Kommen wir auf die Hamburger Ebene. Ich stelle mir bei diesem Kompromiss vor, wie dieser Senat mit den Bezirken umgehen würde. Wir haben sieben Bezirke. Herr Scholz, legen Sie einfach einmal das Geld auf den Tisch, was im Haushaltsplan für die Jugendeinrichtungen in den Bezirken vorgesehen ist. Ich glaube, die Summe liegt bei 23 oder 24 Millionen Euro. Legen Sie diese Summe auf den Tisch, sagen Sie den sieben Bezirksamtsleitern, sie sollten sich zusammensetzen und sich einigen. Ich bin mir sicher, wir erreichen eine super Einigung, die in allen Bezirken mit großen Mehrheiten begrüßt wird, und diese Einigung heißt dann nicht 23 oder 24 Millionen Euro, sondern 27 oder 28 Millionen Euro. Dann würde ich gern einmal sehen, wie dieser Senat darauf reagiert.

(Beifall bei der CDU und bei Dr. Jörn Kruse AfD)

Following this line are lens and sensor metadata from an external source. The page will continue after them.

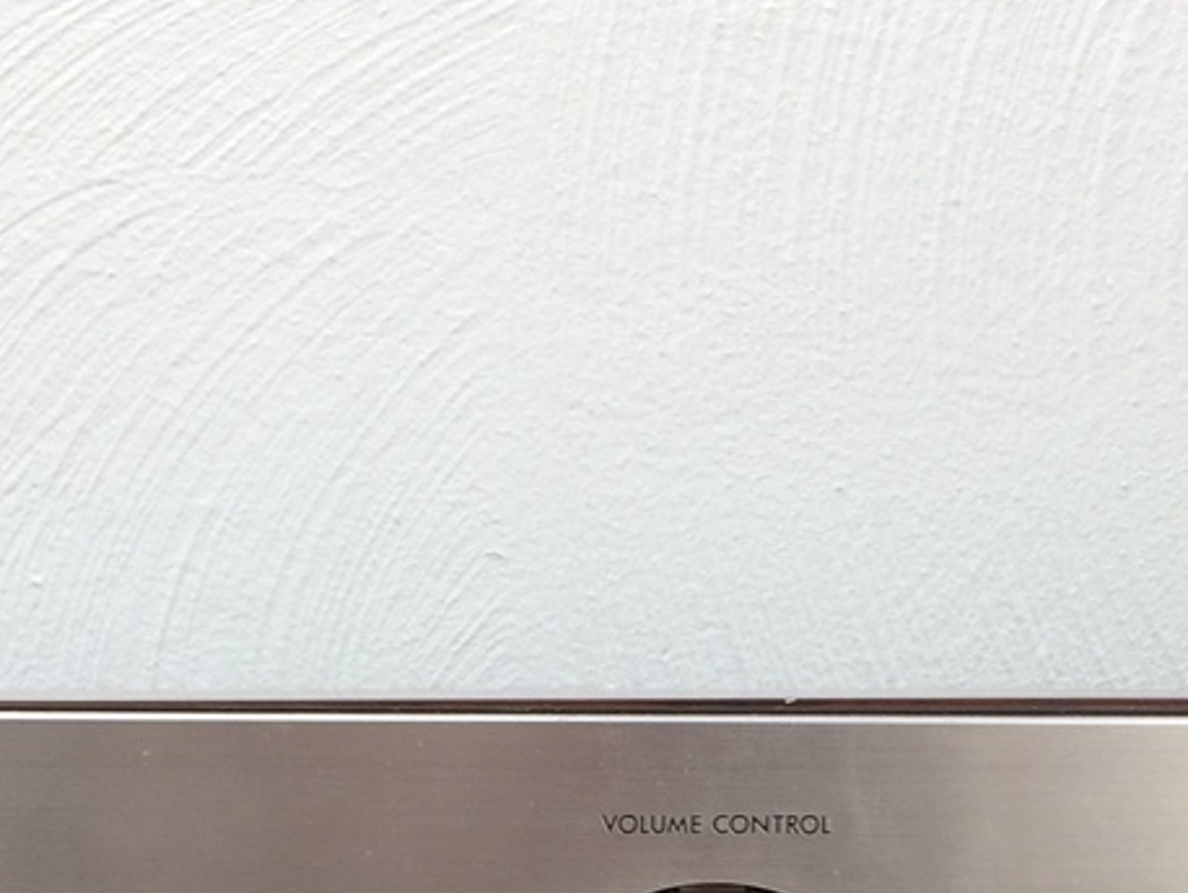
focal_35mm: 81
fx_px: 2781
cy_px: 1005
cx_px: 711
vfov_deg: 17.5
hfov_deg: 24.1
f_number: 2.2
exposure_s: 1/108
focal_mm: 4.15
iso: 32
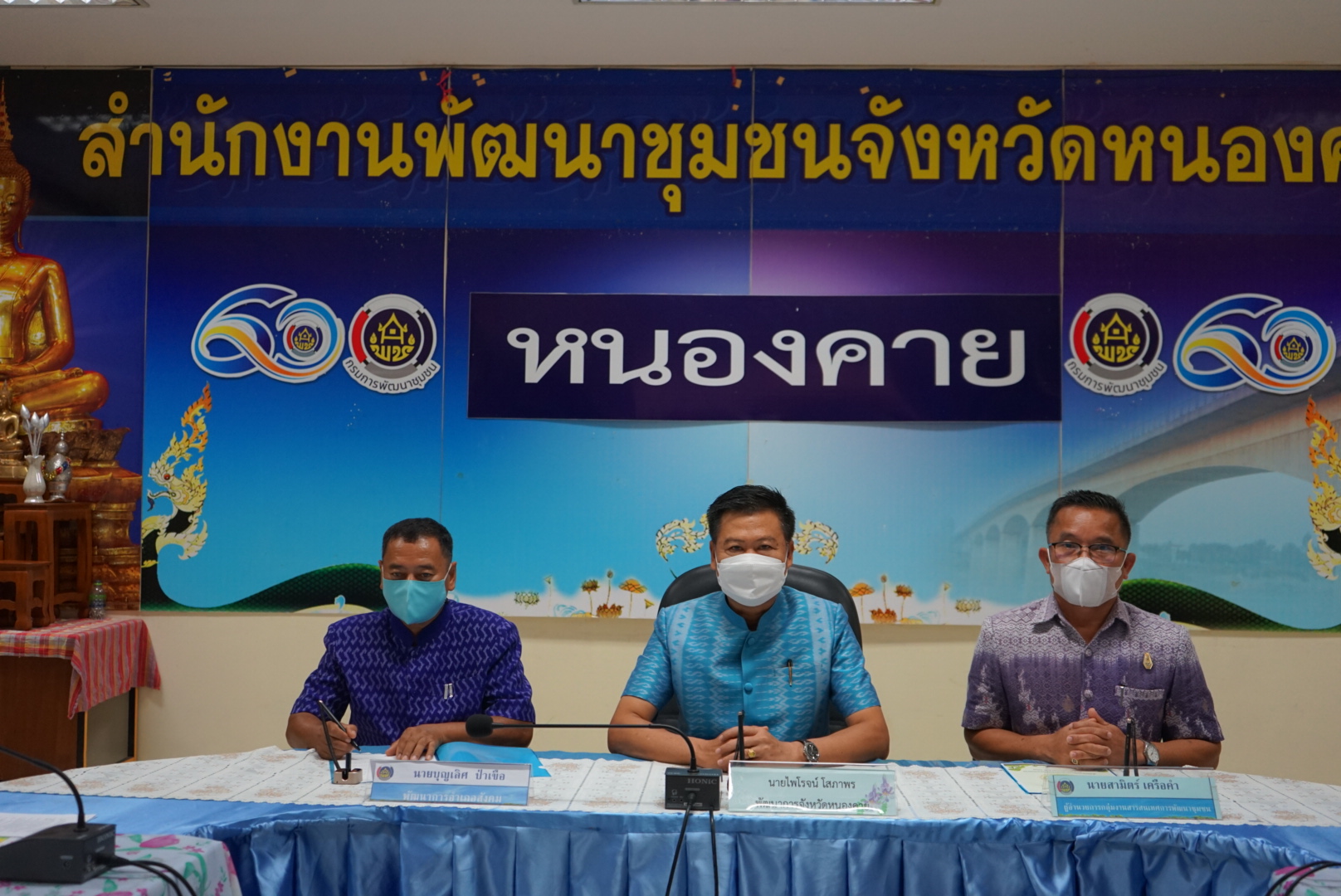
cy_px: 448
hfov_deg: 50.7
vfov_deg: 35.1
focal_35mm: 38
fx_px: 1416
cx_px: 670
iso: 1250
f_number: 4
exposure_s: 1/160
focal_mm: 38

Es ist richtig und wichtig, dass sich beim Länderfinanzausgleich etwas tut. Es ist aus meiner Sicht auch wichtig,

(Zurufe von der SPD: Ah!)

dass sich rechtzeitig vor dem Auslaufen 2019 etwas tut. Wir sollten aber nicht so tun, als sei das jetzt etwas ganz Tolles. Wenn man sich das durchliest, ist es nach wie vor ein System, das sehr intransparent ist, ein System, das von Tausenden Sonderfällen aus ganz unterschiedlichen Gründen lebt. Ob das eine zukunftsfähige Struktur ist, muss man dann sehen.

Es gibt im Übrigen viele andere Themen, bei denen sich der Bund durchaus bewegt hat und die Länder auch einmal zu einer Einigung kommen müssen, zum Beispiel beim Thema Erbschaftssteuer, genauso wie beim Thema Regionalisierungsmittel, Mittel nach dem Regionalisierungsgesetz für den Nahverkehr. Auch da hat der Bund etwas auf den Tisch gelegt, und die Länder streiten sich noch über die Aufteilung.

(Jan Quast)

Meine Damen und Herren! Es ist gut, wenn es in kleinen Schritten weitergeht. Aber es gibt auch viele Dinge, die man besser machen muss.